To ensure your having the future firmly in sight, the left half of the display is renewed as soon as the cursor leaves it. A double vertical line in the middle will mark, so to speak, the separating line between future and past.
Moreover: an overlap area of adjustable width at the end of each line is repeated at the beginning of the future part, so that you do not miss anything during line change. Whenever the cursor enters this area, as on the screenshot, it will be displayed in both copies. The right half, of course, will be renewed as soon as the overlap is used up.
Various number fields show you, at what position you are and what you conducted. The size of each display you can choose according to your interests.
For this you may want to read the bar numbers as they are counted in your sheet music. By repetitions, upbeats etc. these often do not coincide with the simple numeration of the bars from the file. In a dialog window, you can inform MidiCond about this, then you will see both ways of counting.

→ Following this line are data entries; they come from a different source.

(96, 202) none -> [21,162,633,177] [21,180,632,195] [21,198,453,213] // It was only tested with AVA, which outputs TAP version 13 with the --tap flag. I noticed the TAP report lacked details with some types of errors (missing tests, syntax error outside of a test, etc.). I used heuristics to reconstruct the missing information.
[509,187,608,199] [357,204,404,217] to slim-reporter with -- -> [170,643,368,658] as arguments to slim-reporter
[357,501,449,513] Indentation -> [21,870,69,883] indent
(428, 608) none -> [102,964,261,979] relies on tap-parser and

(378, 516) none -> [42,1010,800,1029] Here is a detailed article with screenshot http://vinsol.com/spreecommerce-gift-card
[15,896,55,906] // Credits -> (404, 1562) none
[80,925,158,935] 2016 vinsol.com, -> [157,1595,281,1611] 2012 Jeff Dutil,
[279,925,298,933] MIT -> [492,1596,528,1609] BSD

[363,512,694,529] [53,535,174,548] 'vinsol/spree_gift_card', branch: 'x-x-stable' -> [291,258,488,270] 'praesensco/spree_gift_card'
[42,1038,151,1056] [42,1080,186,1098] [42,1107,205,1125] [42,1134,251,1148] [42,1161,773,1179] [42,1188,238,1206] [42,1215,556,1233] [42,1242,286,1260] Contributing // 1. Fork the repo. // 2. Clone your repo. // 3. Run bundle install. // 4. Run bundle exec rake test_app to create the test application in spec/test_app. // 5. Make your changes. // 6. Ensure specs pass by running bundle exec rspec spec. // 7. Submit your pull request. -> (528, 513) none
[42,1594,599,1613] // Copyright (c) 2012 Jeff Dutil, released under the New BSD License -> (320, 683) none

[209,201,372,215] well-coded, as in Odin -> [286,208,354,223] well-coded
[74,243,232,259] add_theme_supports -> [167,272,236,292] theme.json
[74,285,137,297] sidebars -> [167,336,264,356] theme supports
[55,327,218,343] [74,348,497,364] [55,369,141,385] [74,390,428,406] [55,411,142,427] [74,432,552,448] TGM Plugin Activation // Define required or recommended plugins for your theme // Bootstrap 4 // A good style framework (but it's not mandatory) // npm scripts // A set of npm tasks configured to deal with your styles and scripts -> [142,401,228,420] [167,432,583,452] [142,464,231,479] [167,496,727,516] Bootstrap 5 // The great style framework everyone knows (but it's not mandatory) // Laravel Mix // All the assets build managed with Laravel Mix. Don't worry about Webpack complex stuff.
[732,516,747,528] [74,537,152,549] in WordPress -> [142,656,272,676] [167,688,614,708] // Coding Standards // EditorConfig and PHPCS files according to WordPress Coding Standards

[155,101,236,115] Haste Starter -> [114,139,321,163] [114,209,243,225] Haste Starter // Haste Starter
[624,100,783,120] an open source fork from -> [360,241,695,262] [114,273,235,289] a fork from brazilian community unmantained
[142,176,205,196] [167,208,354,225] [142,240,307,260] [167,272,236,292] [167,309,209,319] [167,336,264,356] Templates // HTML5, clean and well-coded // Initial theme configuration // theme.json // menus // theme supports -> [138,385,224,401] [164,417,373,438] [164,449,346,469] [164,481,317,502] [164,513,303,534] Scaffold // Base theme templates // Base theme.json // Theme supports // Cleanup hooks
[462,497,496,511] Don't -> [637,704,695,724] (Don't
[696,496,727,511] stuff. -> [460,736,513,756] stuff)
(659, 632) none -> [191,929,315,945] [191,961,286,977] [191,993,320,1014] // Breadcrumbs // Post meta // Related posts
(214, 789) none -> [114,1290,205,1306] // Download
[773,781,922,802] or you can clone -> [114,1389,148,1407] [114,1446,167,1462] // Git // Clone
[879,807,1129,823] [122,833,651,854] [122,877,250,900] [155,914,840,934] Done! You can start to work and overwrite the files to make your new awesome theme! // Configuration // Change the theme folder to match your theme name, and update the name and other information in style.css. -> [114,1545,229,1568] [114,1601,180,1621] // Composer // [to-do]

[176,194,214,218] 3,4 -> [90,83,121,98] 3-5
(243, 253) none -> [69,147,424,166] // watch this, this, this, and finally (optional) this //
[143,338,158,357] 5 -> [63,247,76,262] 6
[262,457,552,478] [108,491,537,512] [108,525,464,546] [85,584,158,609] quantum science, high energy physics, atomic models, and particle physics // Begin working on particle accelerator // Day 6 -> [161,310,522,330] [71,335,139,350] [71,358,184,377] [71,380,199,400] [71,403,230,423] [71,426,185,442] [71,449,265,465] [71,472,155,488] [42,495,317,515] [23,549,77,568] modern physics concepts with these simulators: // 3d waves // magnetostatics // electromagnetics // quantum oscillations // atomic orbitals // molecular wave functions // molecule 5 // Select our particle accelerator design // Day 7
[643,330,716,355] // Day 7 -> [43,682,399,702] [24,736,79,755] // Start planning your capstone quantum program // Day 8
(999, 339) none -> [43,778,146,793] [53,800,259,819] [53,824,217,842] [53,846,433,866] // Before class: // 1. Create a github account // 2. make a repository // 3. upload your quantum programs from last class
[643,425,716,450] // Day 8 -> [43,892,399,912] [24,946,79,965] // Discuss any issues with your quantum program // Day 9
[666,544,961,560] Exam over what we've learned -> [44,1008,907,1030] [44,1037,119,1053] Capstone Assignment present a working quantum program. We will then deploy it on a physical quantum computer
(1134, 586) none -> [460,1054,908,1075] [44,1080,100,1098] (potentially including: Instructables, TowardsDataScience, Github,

At rehearsals it is vital to set any start position as quickly as possible. Positions you have given a name to, e.g. “tenor cue”, can be selected directly. Furthermore you can enter a distance such as “2 bars before”. Alternatively, click on the desired place in the (scrollable) notation graphic.
Singers love transposing, accompanists rather less so hitherto. With a couple of clicks the matter is now settled, even in the midst of a session, if necessary.
For instruments, on the other hand, MidiCond offers tuning notes, but it can also be tuned itself! Thus at last the accompaniment of a piano concerto can be a pleasure to the ear, likewise with an accordeon or organ etc.!
The look (“… and feel”) of the MidiCond windows can be changed in a number of respects. Here we chose a Java design and music lines of equal distance. Also, some sizes have been altered dramatically, as may be desired for distance karaoke. Each syllable of the lyrics starts, with respect to the horizontal dimension, where it is due, using additional rows if necessary.
As the cursor happens to be in the left half, here no separating line between future and past is to be seen. The overlap area is displayed only at the right end, since the whole session began at bar 14.
The horizontal dimension is not necessarily proportional to the metric progress; if you prefer, it represents the physical time as the file would have it (of course, you will conduct what you want!). Here the cursor is in a ritardando passage covering bar 15, which is therefore displayed much wider than the others, at bar 16 applying “a tempo”.